For integer $a ≥ 0$ define $f(a) = (4a + 1) / (2a + 1)$.

Let $g_k(a) = f(a) \cdot f(2^1a) \cdot f(2^2a) \cdot … \cdot f(2^{k-1}a)$. $g_k(a)$ is a telescopic product, and $g_k(a) = (2^{k+1}a + 1) / (2a+1)$.

We have $g_k((b-1) / 2) = (2^k b - 2^k + 1) / b$.

We have $g_k((cy - 1) / 2) = (2^k cy - (2^k - 1)) / cy = 2^k - (2^k - 1) / cy$.

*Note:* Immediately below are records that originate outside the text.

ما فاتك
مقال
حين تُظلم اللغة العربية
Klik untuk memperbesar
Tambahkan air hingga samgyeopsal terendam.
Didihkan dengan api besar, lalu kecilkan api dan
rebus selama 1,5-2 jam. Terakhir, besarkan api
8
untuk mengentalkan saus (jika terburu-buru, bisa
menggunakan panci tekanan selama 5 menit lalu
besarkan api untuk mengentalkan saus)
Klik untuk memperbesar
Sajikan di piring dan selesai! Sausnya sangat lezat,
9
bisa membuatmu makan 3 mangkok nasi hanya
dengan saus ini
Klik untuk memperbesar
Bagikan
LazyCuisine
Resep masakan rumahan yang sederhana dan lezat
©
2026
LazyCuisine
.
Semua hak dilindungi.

Pick an odd x > 1. Find the largest k such that x+1 is divisible by $2^k$, so $k ≥ 1$. Let $y = (x + 1) / 2^k$, then y is odd, $y < x$, and $2^k y = x + 1$.

Let $c = 2^k - 1$, then $y \cdot g_k((cy - 1) / 2) = 2^k y - 1 = (x + 1) - 1 = x$, so x is formed by multiplying y by k values of the form $f(a)$.

Together with 1 = f(0) this shows by induction that every odd number is a product of numbers of the form f(a). I think the number of values f(a) used according to this proof is k whenever $2^{k-1}<x<2^k$. Not sure if more or fewer values could be used.